Local municipalities (Sisli and Gaziosmanpasa) supported the FIG Congress by sharing their experiences in urbanisation works as well as sponsoring the social events. Besides that, in line with the tradition of the Consul General of the Netherlands during all international events, professionals and representatives from the Dutch and Turkish associations of surveying societies gathered at Palais de Hollande, home to the first-ever Dutch embassy in Istanbul, where they shared their thoughts and exchanged ideas for future cooperation.
FIG Congress 2022: Cape Town
With attendance of 71 countries, the FIG General Assembly elected Rudolf Staiger from DVW (Germany) as the new president of FIG for the term of 2019-2022 until the next congress. Diane Dumashie from RICS (UK) and Jixian Zhang from CSSMG (China) have become new board members as vice-presidents. New chairs were elected for eight out of the ten Commissions. Furthermore, FIG welcomed two new members: the General Commission for Survey (GCS) of Saudi Arabia and the Afghan Surveyors Association (ASA) of Afghanistan.
After launching an exciting bid against Orlando (Florida), USA, Cape Town (South Africa) was elected to host the next FIG Congress in 2022. This will be the first FIG Congress on the African continent. Until then, FIG Working Weeks will be held each and every year, first in Hanoi (Vietnam) in 2019, followed by Amsterdam (The Netherlands) in 2020 and then in Accra (Ghana) in 2021. The local organising committees of the Working Week events were present in the exhibition area at the congress to promote their events and venues while also discussing delegates’ expectations and proposals for content.

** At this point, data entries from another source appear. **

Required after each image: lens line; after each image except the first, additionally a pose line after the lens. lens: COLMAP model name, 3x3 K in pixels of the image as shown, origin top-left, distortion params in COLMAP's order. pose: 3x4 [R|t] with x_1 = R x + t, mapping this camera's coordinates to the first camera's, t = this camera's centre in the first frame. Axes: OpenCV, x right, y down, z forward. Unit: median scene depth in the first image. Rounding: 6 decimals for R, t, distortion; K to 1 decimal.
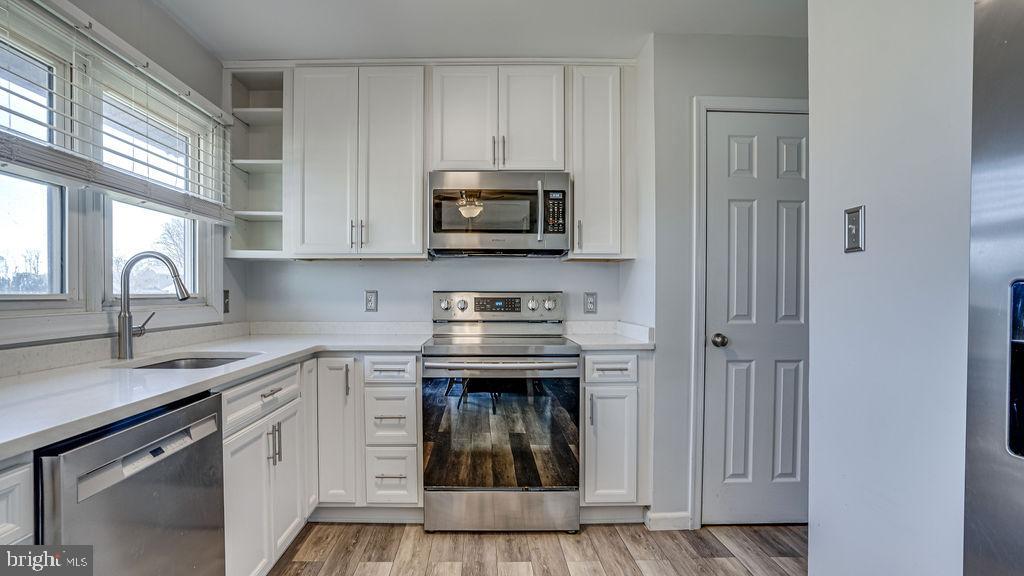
lens RADIAL K [[522.6, 0, 469.7], [0, 522.6, 303.6], [0, 0, 1]] dist [-0.053794, 0.026789]
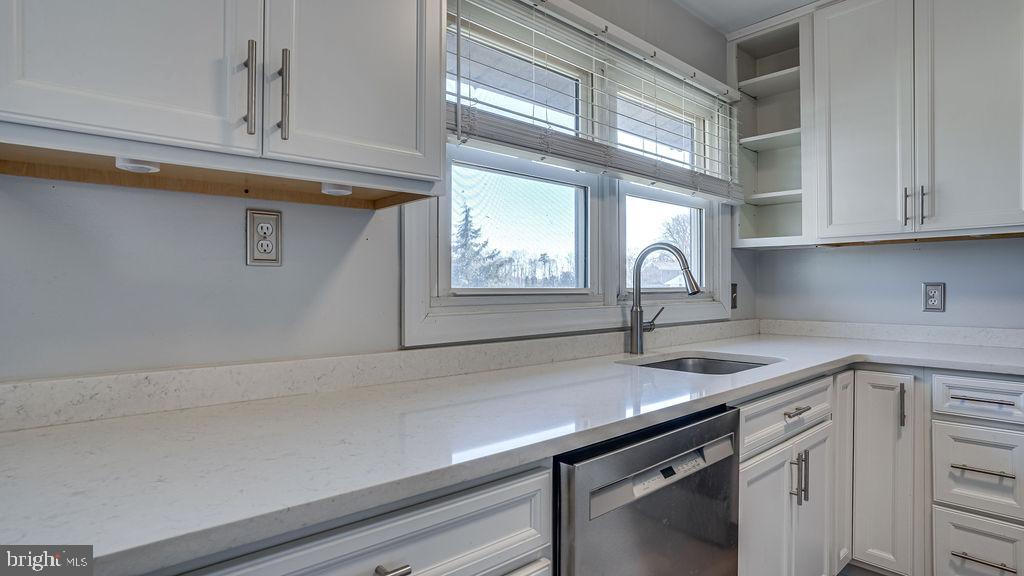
lens RADIAL K [[522.6, 0, 496.1], [0, 522.6, 288.9], [0, 0, 1]] dist [-0.053794, 0.026789]
pose [[0.658558, -0.002560, -0.752526, -0.072085], [-0.009021, 0.999896, -0.011296, -0.002570], [0.752476, 0.014227, 0.658466, 0.101258]]
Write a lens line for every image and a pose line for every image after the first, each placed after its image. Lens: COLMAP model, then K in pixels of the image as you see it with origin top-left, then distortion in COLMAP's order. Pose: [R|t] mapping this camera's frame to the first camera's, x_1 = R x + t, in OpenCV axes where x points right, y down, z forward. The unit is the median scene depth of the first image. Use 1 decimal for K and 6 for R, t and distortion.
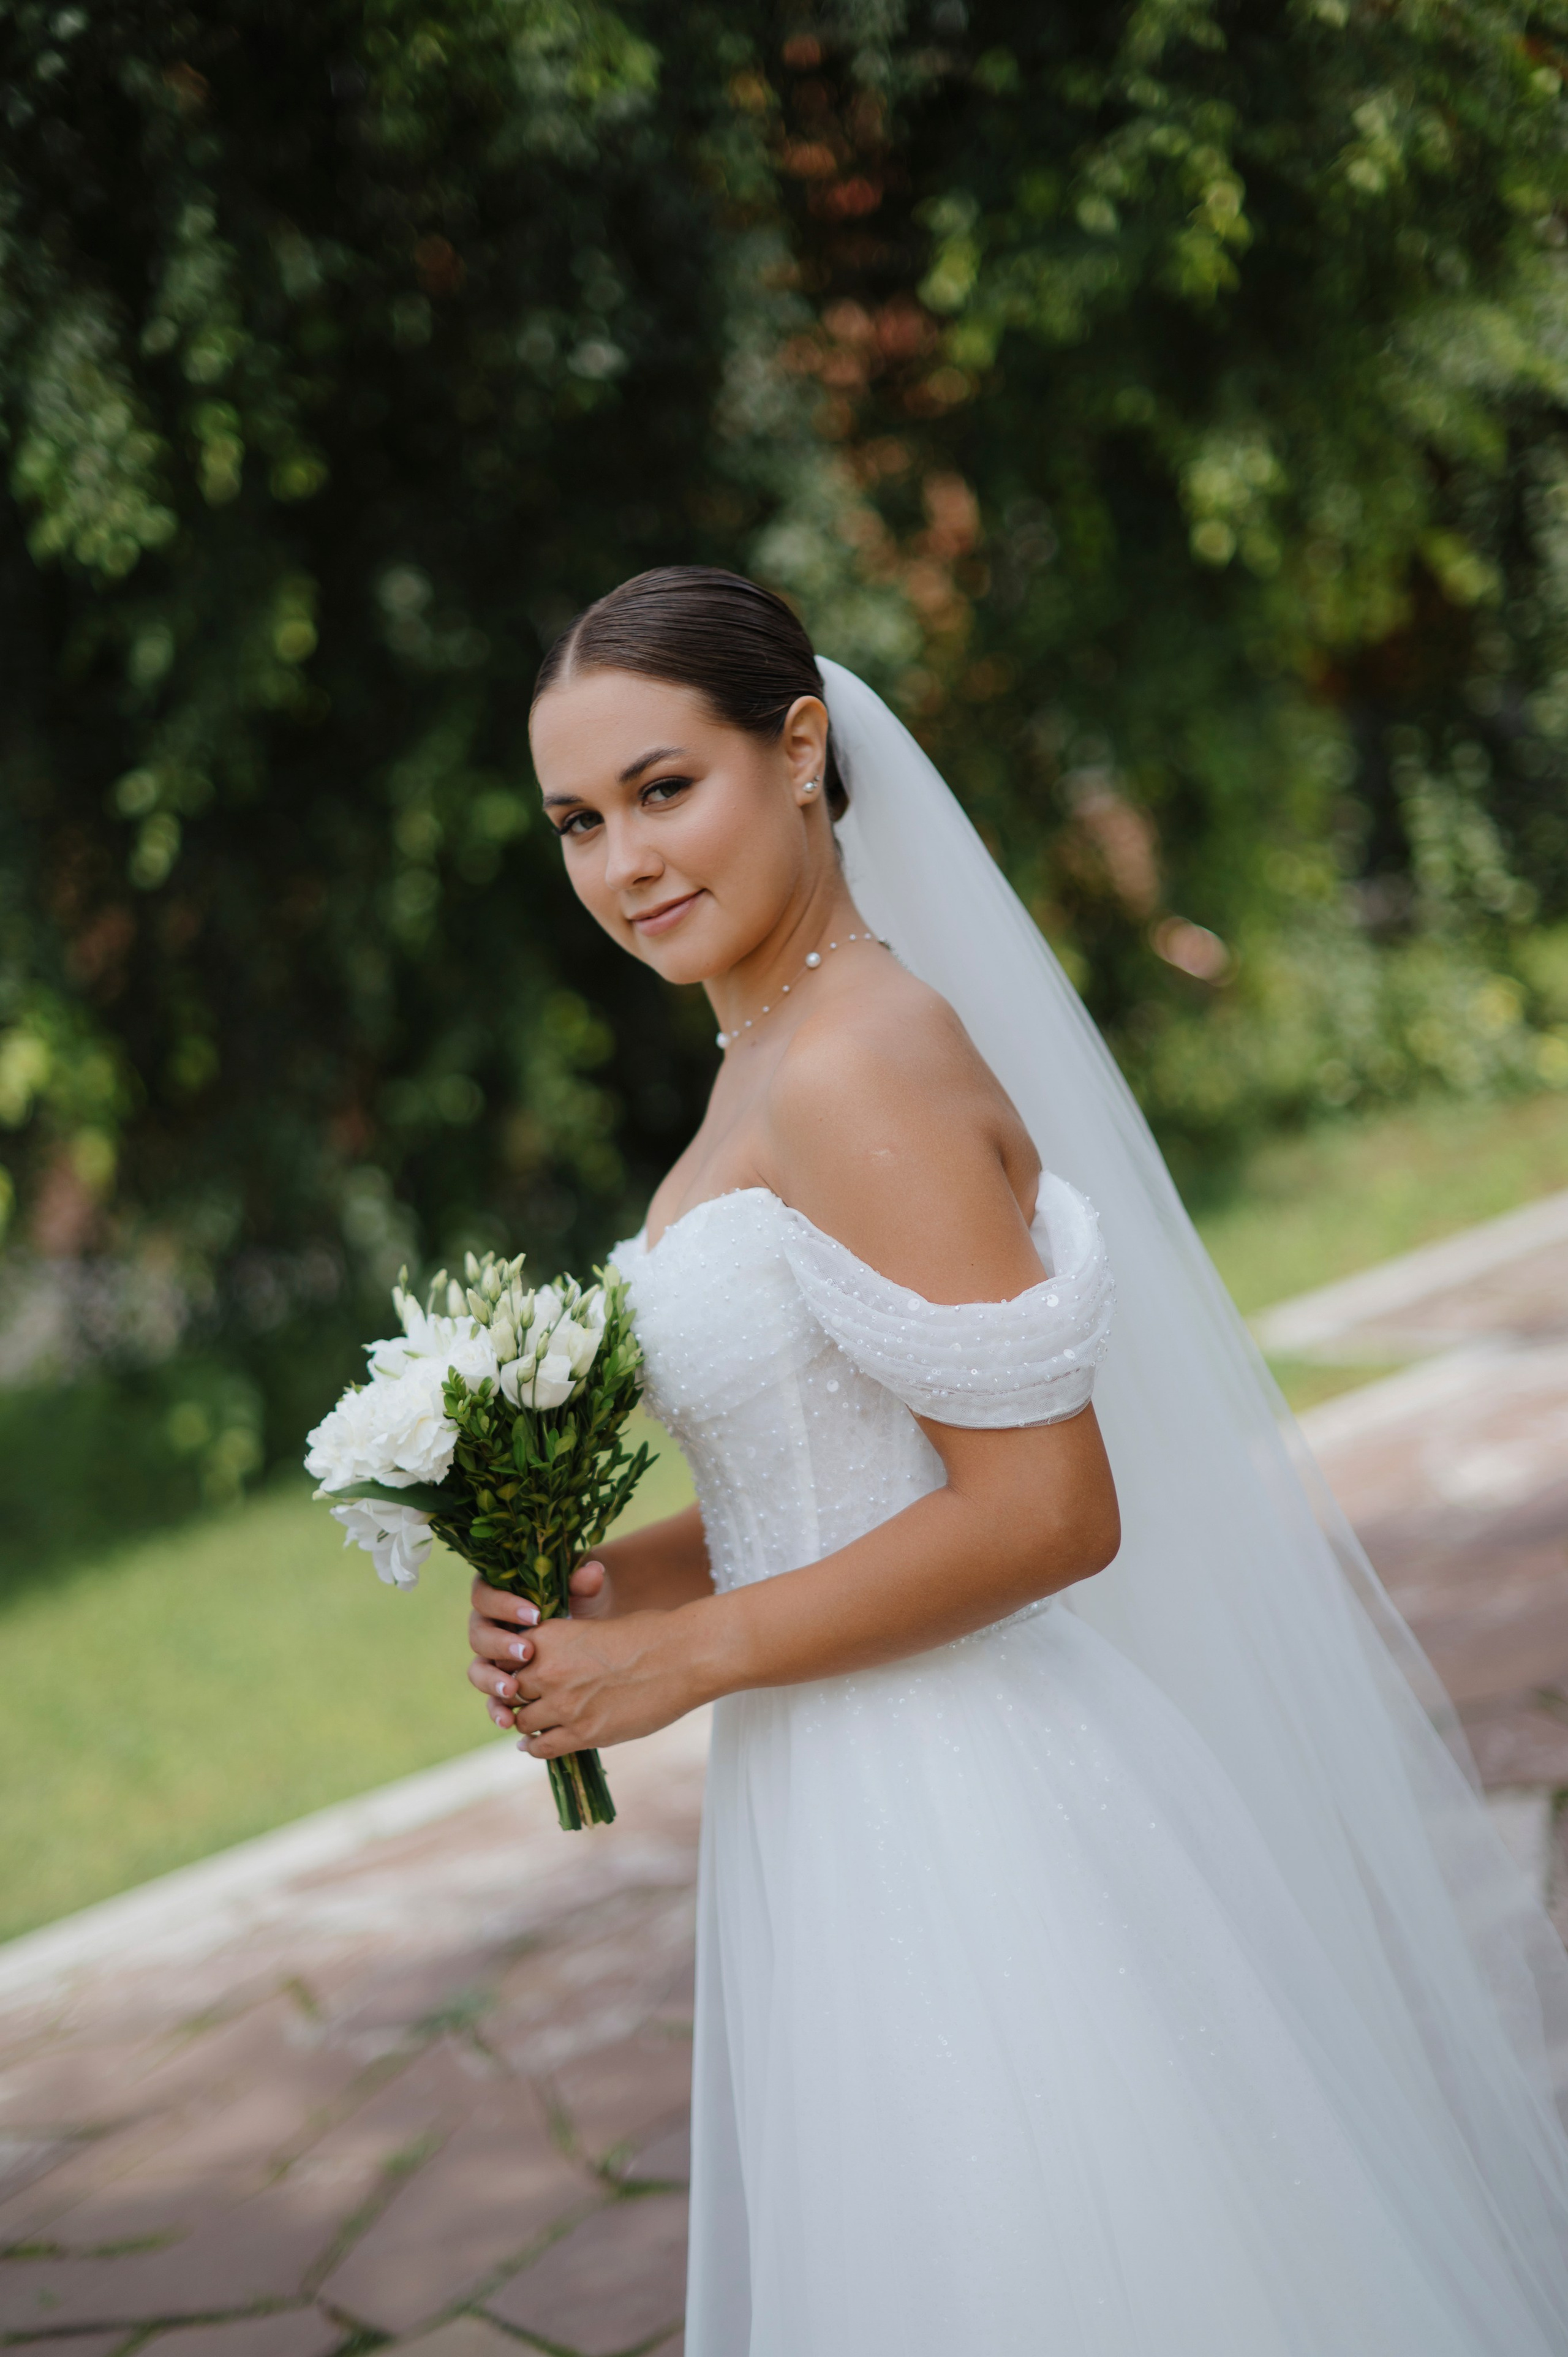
lens RADIAL K [[3276.6, 0, 784.0], [0, 3276.6, 1178.5], [0, 0, 1]] dist [-0.012165, -0.033860]
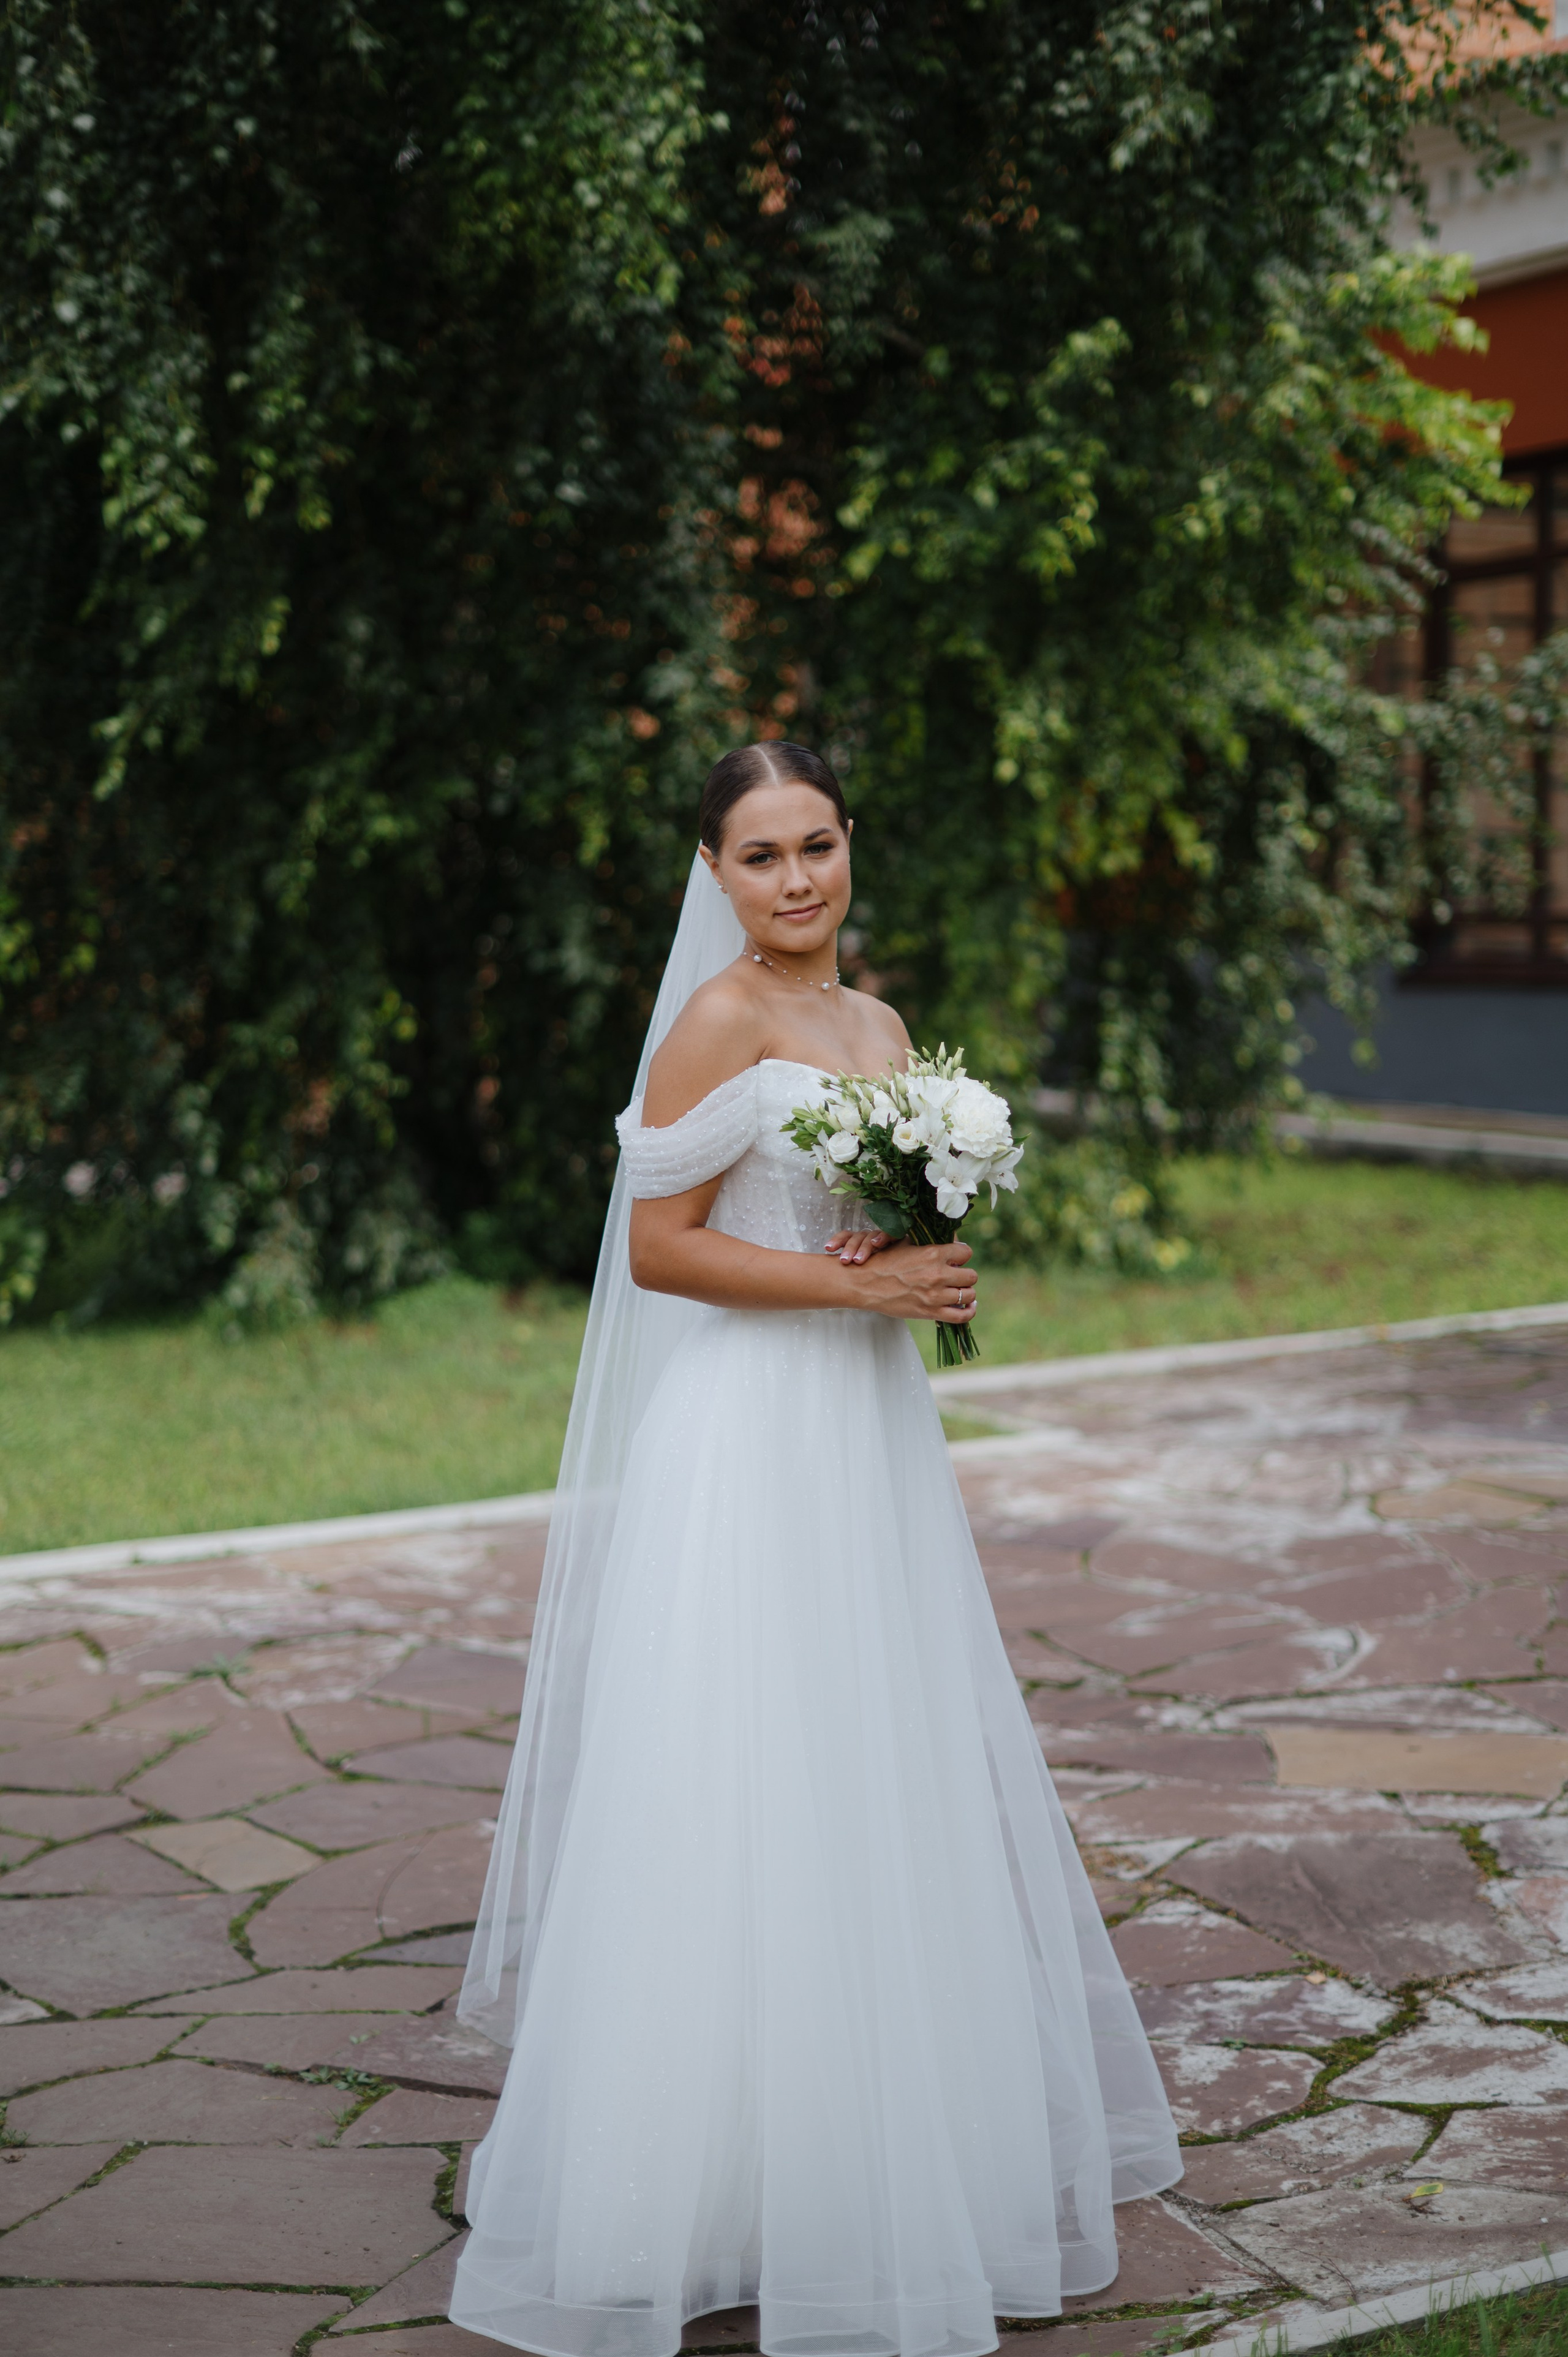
lens RADIAL K [[3276.6, 0, 784.0], [0, 3276.6, 1178.5], [0, 0, 1]] dist [-0.012165, -0.033860]
pose [[0.960424, 0.257909, 0.105203, -0.042295], [-0.254016, 0.965953, -0.049095, 0.039708], [-0.114283, 0.020429, 0.993238, -0.232284]]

Between now and ‘Cape Town 2022’, members of the surveying profession are likely to face further challenges such as population growth, urbanisation, climate change and new demands in economies and societies. The next FIG Congress is expected to feature some mature solutions for management of geospatial big data, integral models for BIM and 3D cadastre surveying, integrated indoor and outdoor positioning, geodata needs of autonomous driving and robotisation, blockchain technology for democratisation and decentralisation of geodata, as well as some promising outcomes of fit-for-purpose cadastre and land management in developing countries.